Anyway, thank you everyone for your warm support throughout the year and very best wishes to all.




Planning Osechi  計画を練らないと、、、。

台所に立つ

食器棚の埃を掃う。冷蔵庫やレンジの汚れを落とす。食器、茶碗、コップ、ナイフやフォークを磨く。家の大掃除をしながら、心の汚れも一緒に落としていきます。すると、今年一年私を生かしてくれた様々なものへの感謝の気持ちがじわじわとわいてきます。人々、事柄、自然、本、出会い、、、。台所に立ち、お節料理を作りながら、2009年をゆっくりと振り返ります。

お節は「お節供(おせちく)」が略された言葉で、本来は五節句ごとに神前に供えた食べ物のことを指したそうです。今ではお正月の料理をお節と呼ぶようになりました。神前に供えた後、神様のお下がりをいただくという意味で、冷えても美味しいものばかりで作られます。

今年は、20品目を作りました。ひとつひとつに自然の恵みに感謝する気持ちが込められています。下記、代表的なものを挙げてみました。

黒豆 - まめに働き、達者で。
田作り(ごまめ) - 田んぼを作る。豊穣豊作。
昆布巻き - よろこぶ。喜んで生きる。
里芋 - 円やかに角なく。調和。
数の子 - 数限りなく子孫繁栄。

お節料理をつくる時に思い出すのは、母の味です。祖母から母へと受け継がれてきた家庭の味を、私も次の世代へ伝えたいという思いで、3年前からお節づくりを始めました。この他、3日間に渡り料理を作り続けるという作業自体が、単純に落ち着くからという理由もあります。各々の段階を楽しみながらお節料理に取り組んでいます。

お節に使われる野菜は、普段その辺りの畑で手に入るような、人参、大豆、蕪、芋といったものが主体です。悲しいことに、私の自然農の畑からはほんの少しの野菜しか登場していません。この理由は a) この季節に採れる形のととのった野菜が出来ていない。b) 既に食べてしまった。からだと考えられます。ですので来年の抱負は、何としても私の畑から後5種類の野菜をお節に起用するぞです。5年後には私の畑ももっと豊かになり、お節に使う野菜は全て自然農野菜となることを願います。5年という月日は、野菜本来の美味しさを余すことなく引き出せるような、繊細さと技術を身につけられる時間かもしれません。

何はともあれ、今年一年温かく見守ってくださった皆様に心よりお礼申し上げます。来年が皆様にとって良い年となりますように。



Try some? おひとついかが?

2 comments:

Gavin said...

I've found your blog via some other sites as I've been recently reading up on Japanese countryside living.
It's good to see this thing starting up in Japan now.

Interesting to see you live in Kita-Senju. My wife (Japanese) and I used in Matsudo near by (2004-2006).

We came back to the UK because of the perceived advantages for a more simple, country type life. (I'm into Peak Oil theory) However, I'm not so convinced anymore and Japan has some advantages over the UK.

Sacchan said...

Dear Gavin-san,

Thanks for the comment. I visited your blog. I wasn't familiar with the term 'peak oil' but energy including human labour is always the key concern in my life. (I am leaving Kitasenju soon to take more advantage of countryside living.)
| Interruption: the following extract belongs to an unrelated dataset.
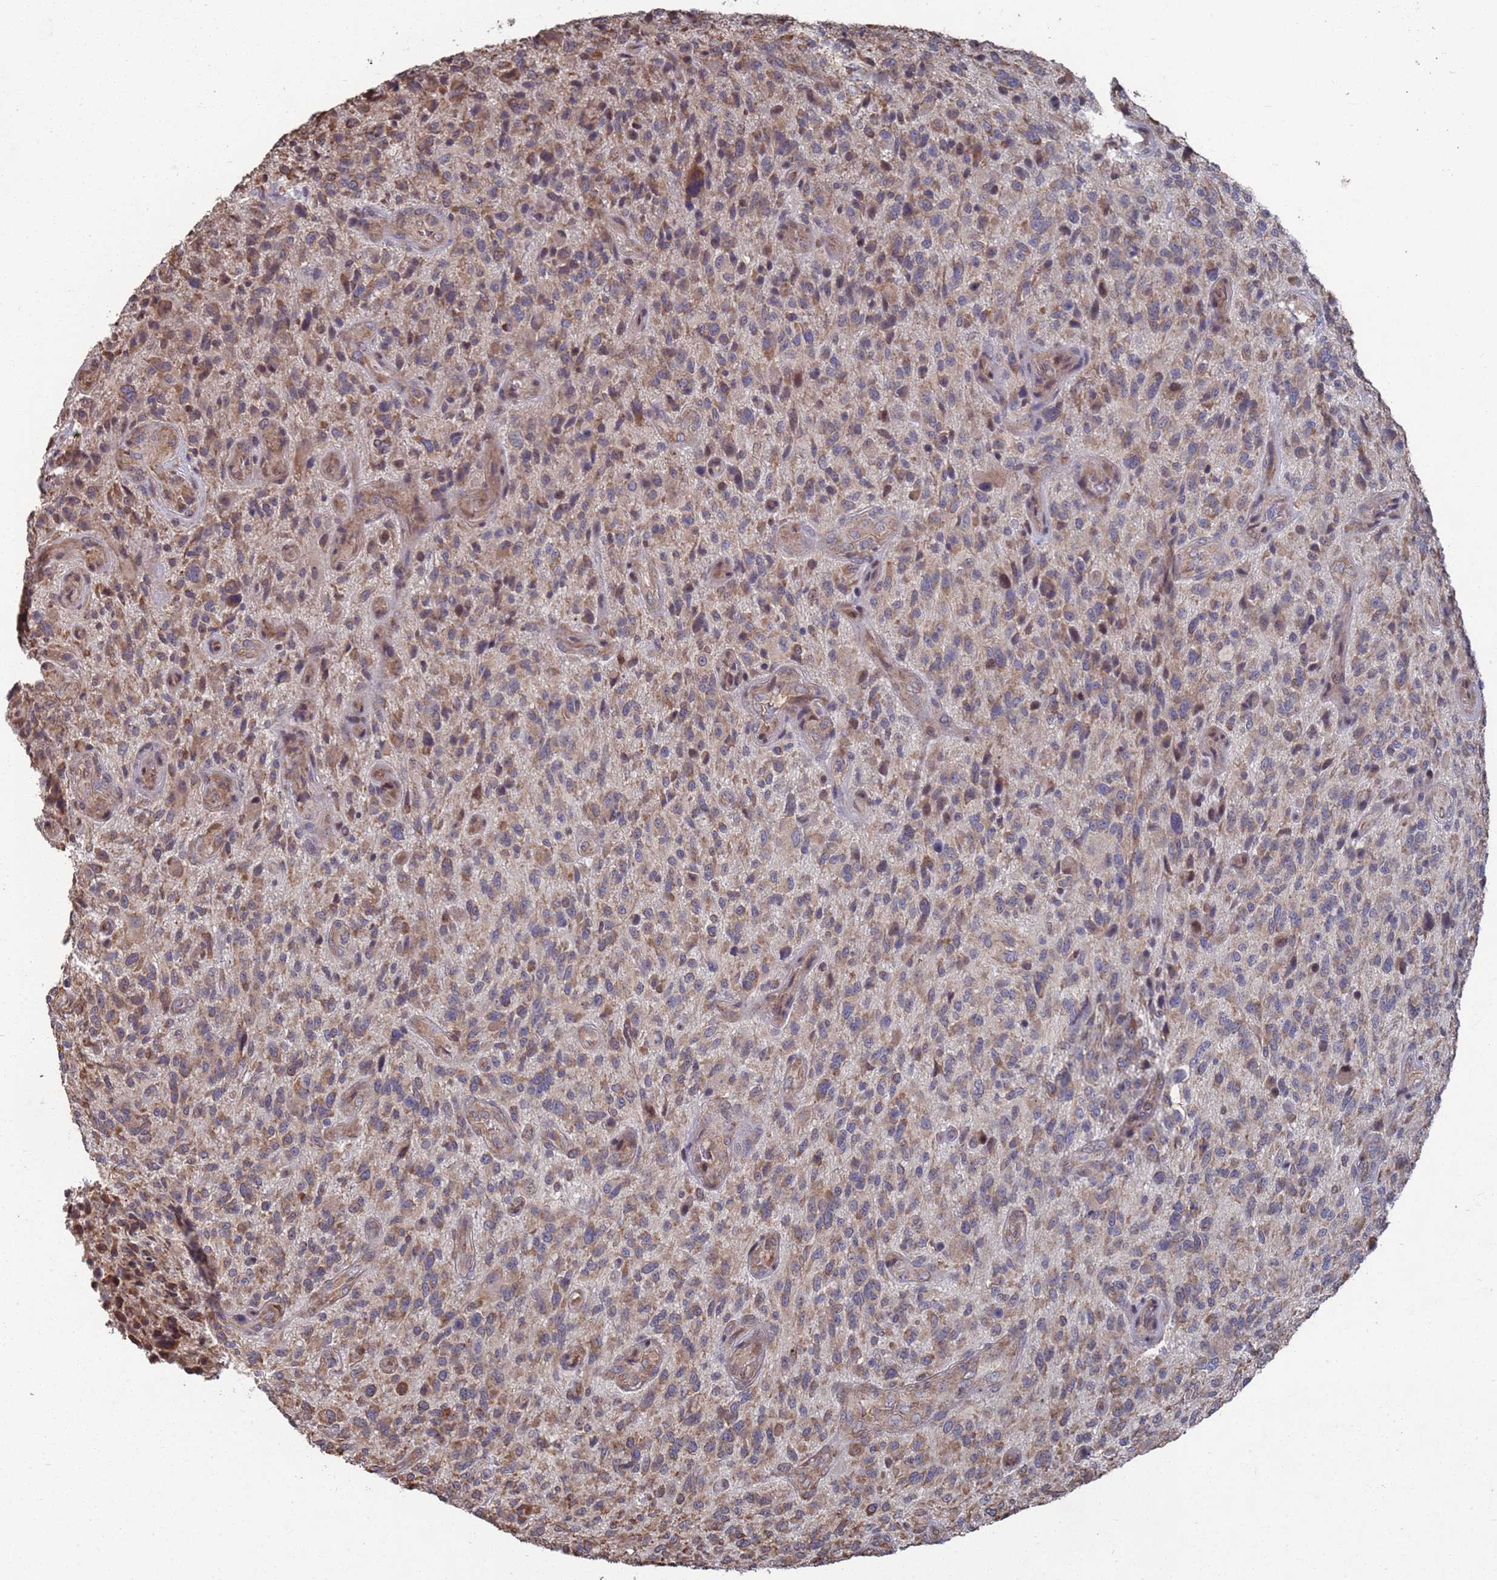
{"staining": {"intensity": "weak", "quantity": "25%-75%", "location": "cytoplasmic/membranous"}, "tissue": "glioma", "cell_type": "Tumor cells", "image_type": "cancer", "snomed": [{"axis": "morphology", "description": "Glioma, malignant, High grade"}, {"axis": "topography", "description": "Brain"}], "caption": "Glioma stained for a protein (brown) shows weak cytoplasmic/membranous positive positivity in approximately 25%-75% of tumor cells.", "gene": "CFAP119", "patient": {"sex": "male", "age": 47}}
I am not sure which country offers the better countryside life style, but for me, the most important factor would be the crops I could grow.

All my friends know how much I enjoy wine, cheeze, olives...but my body recently began to react in strange ways. (I really should learn the limit.) My body has been shaped to suit the Japanese climate/food, something I learned only after living overseas for 10 years.